Kommentar zur Verschärfung der Sicherheitsgesetze
Verantwortung für Schutz der Bürger fängt vor Ort an

Es ist schlichtweg die Pflicht und Schuldigkeit eines Bundesinnenministers, über Maßnahmen zur Verbesserung der inneren Sicherheit nachzudenken. Einige unausgereifte Thesen aus einem Arbeitspapier gelangten vorzeitig an die Öffentlichkeit und lösen stürmische Reaktionen aus. Weder indirekt, und schon gar nicht schnurstracks zwingend, haben ein "Verbot der Vollverschleierung" oder die doppelte Staatsbürgerschaft irgendetwas mit islamistischen Terroranschlägen zu tun.

Auch für die Einschränkung der ärztlichen Schweigepflicht zur Abwehr drohender Gefahren bestehen schon heute gesetzliche Ausnahmen. Sie müssten nur angewendet werden - wie so viele andere Gesetze. Tatsache ist, dass - an allen Regelungen vorbei - abgelehnte Asylbewerber nach wie vor zu zögerlich abgeschoben werden; radikale Islamisten unter dem Deckmantel der Religionsfreiheit ungehindert agitieren und Hassprediger einreisen dürfen; kriminelle Migranten geduldet werden und es in Flüchtlingsheimen zu gezielten Attacken auf Christen kommt. Schreckt es Täter (nicht nur jene aus dem Ausland) wirklich ab, wenn es die Polizei bei der Feststellung der Personalien belässt? Sieht so der "wehrhafte Staat" aus?

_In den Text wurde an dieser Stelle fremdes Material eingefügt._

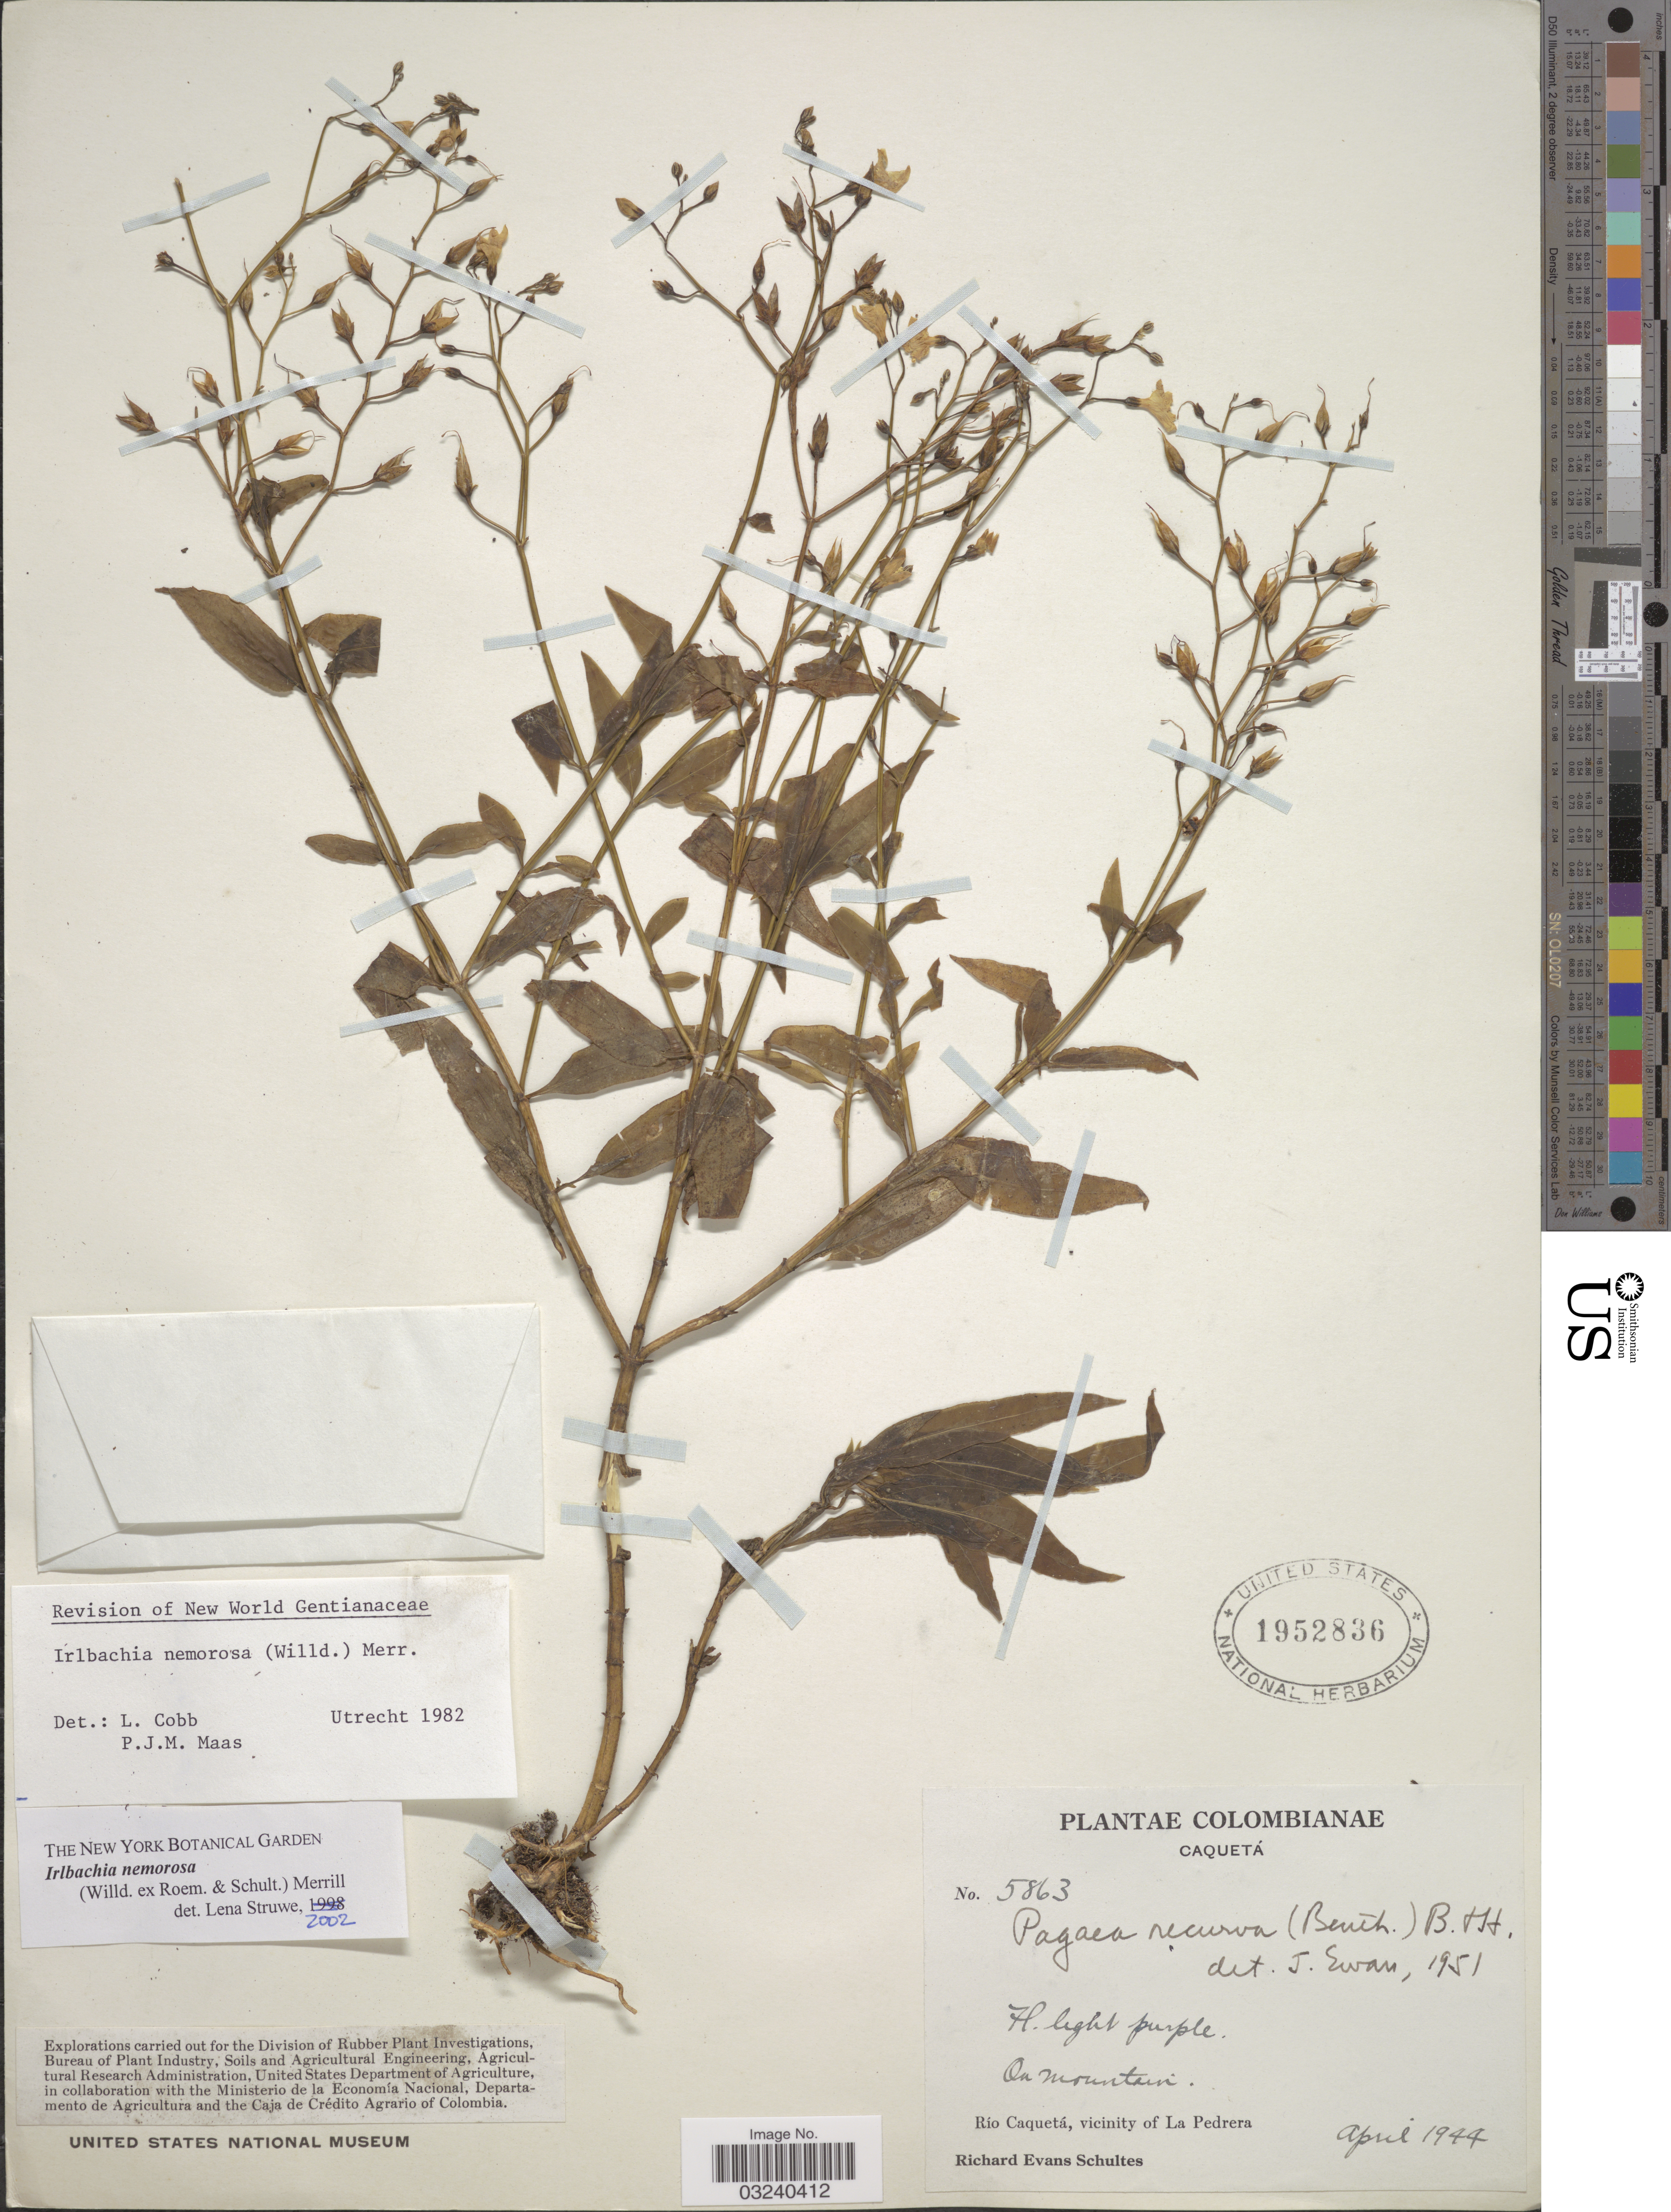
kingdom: Plantae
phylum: Tracheophyta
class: Magnoliopsida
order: Gentianales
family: Gentianaceae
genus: Irlbachia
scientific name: Irlbachia nemorosa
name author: (Willd. ex Roem. & Schult.) Merr.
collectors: R. E. Schultes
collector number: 5863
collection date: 1944-04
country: Colombia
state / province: Caquetá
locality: On mountain. Río Caquetá, vicinity of La Pedrera.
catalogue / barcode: US 1952836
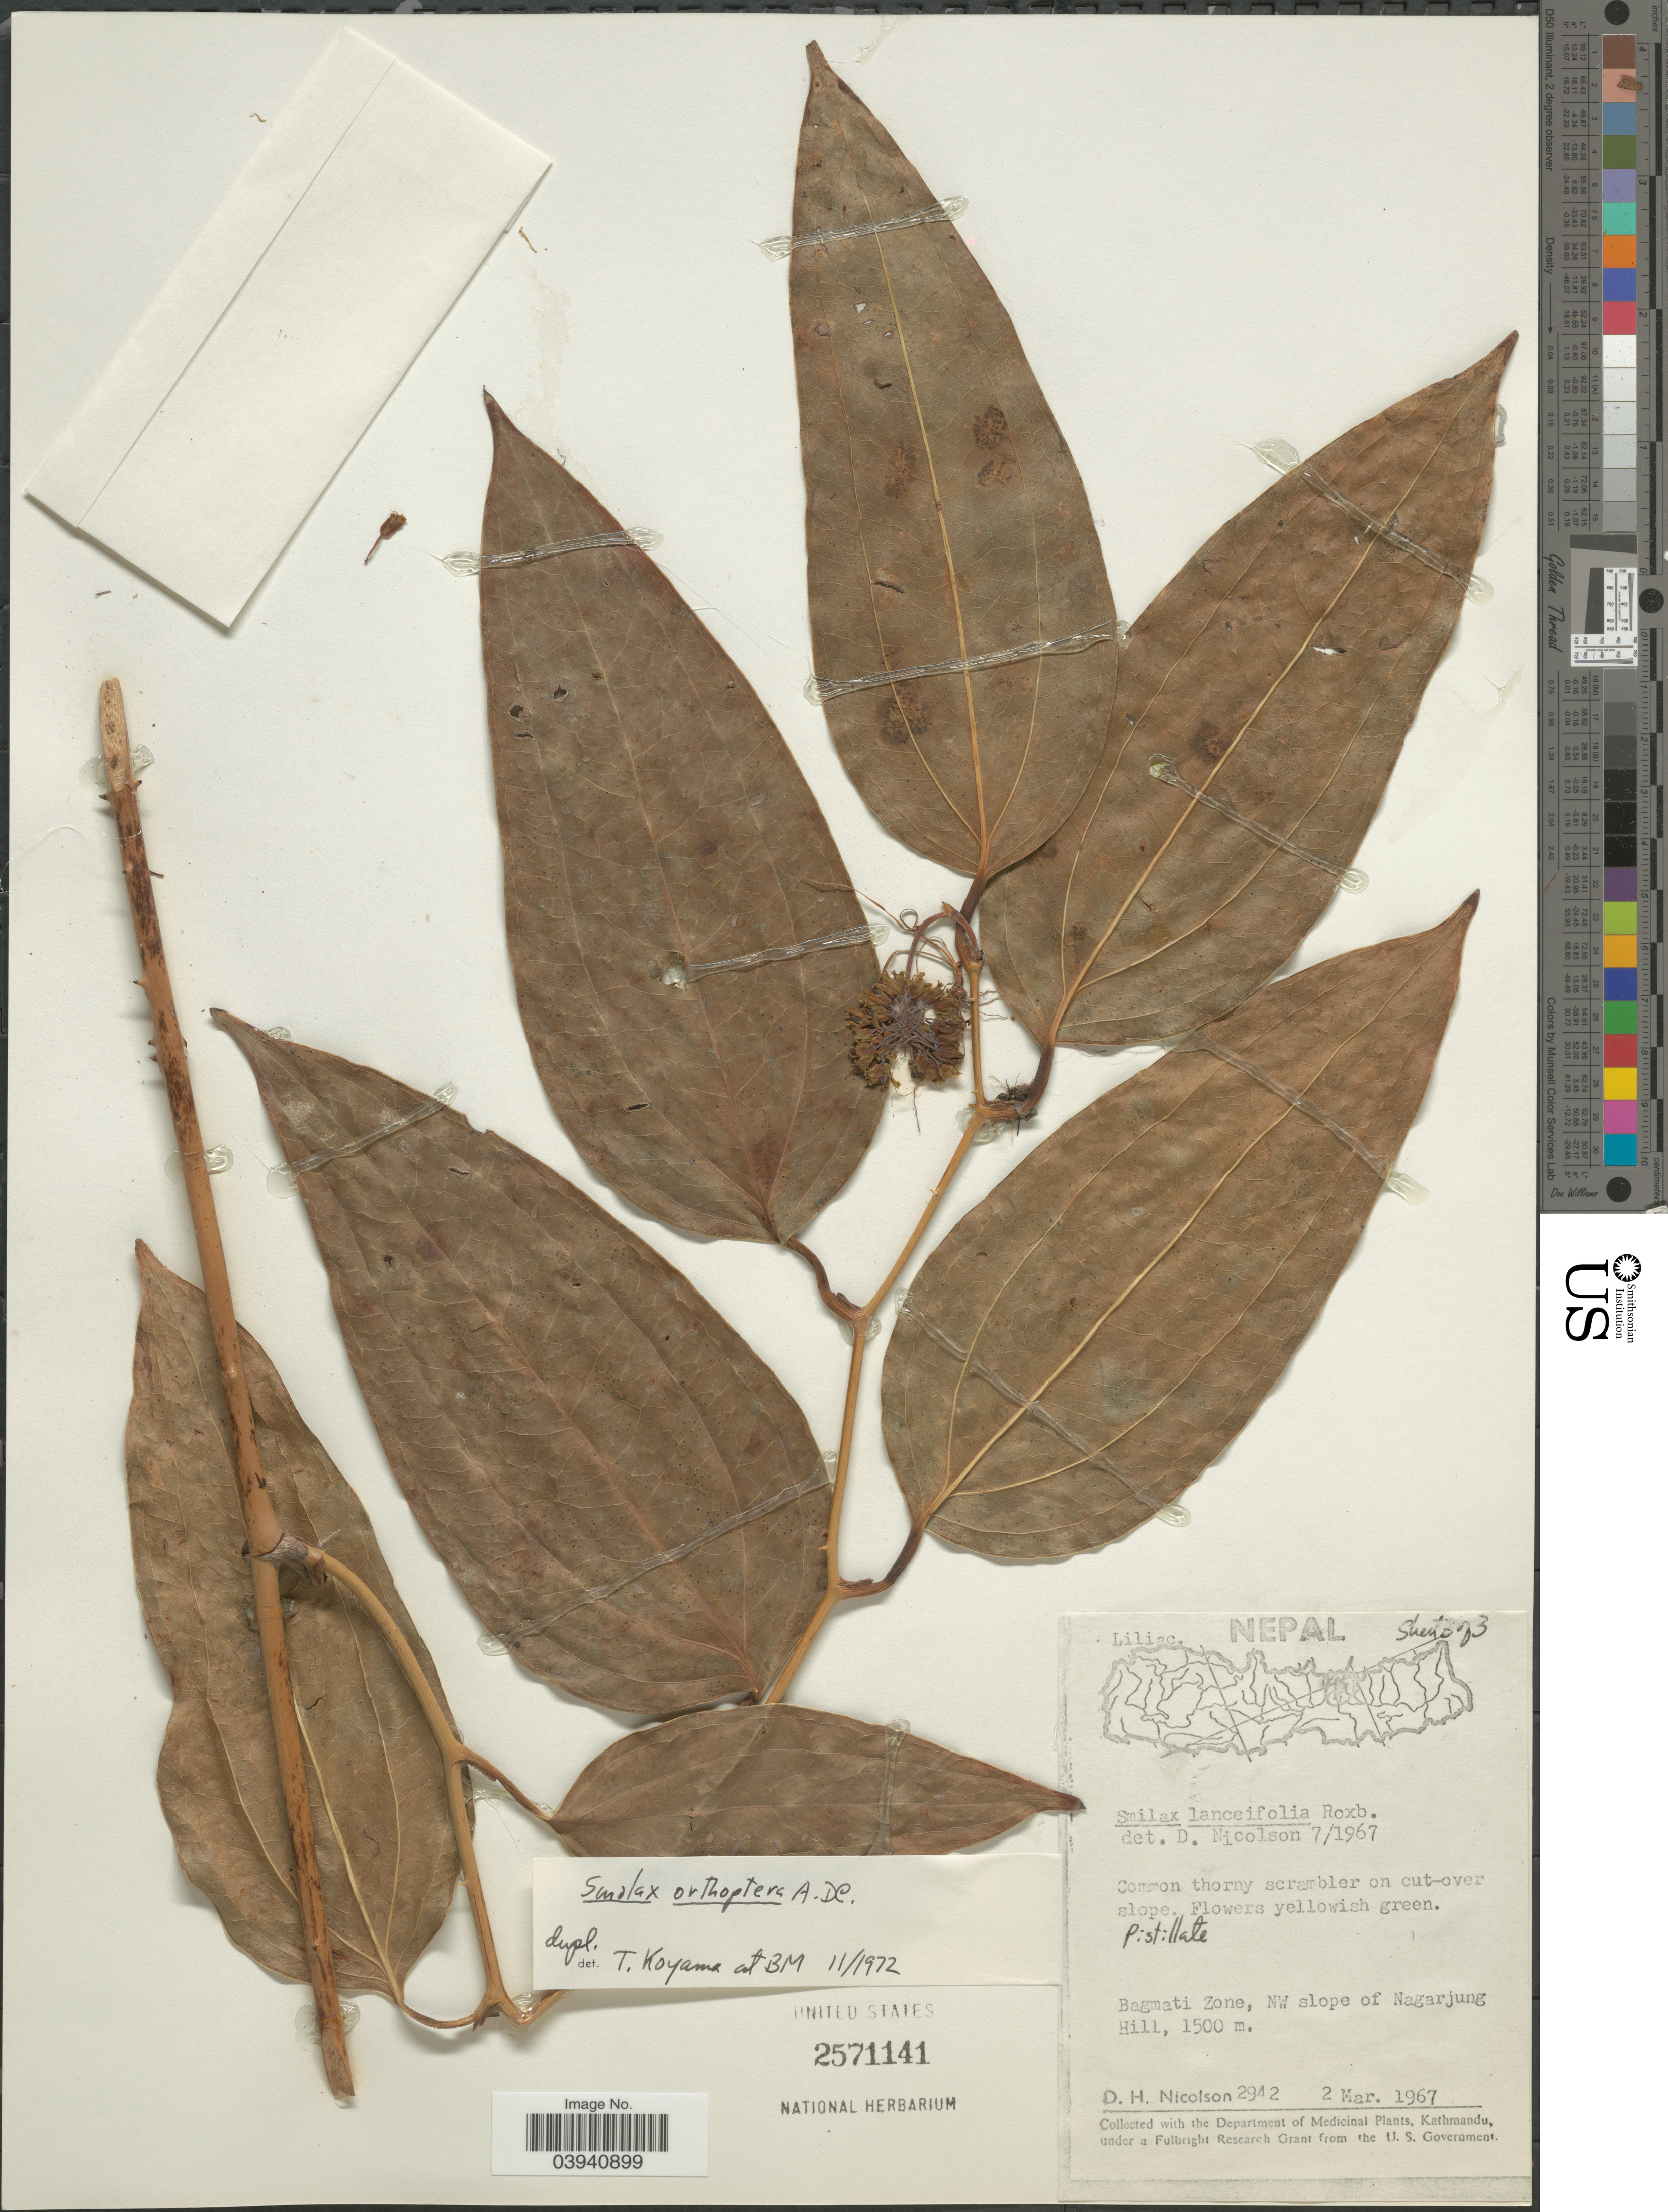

Augenwischerei stellt die Aufstockung der Polizeikräfte dar, nachdem sie jahrelang ausgedünnt wurden. Ihr Rückzug aus der Fläche ist grob fahrlässig. In der nördlichen Oberpfalz werden Polizeiinspektionen - selbst in Grenznähe - ungeniert während der Nacht nicht mehr besetzt. Die anstehende Pensionierungswelle reißt zudem eine riesige personelle Lücke bei der Polizei. Genau hier fängt die politische Verantwortung für den Schutz der Bürger an.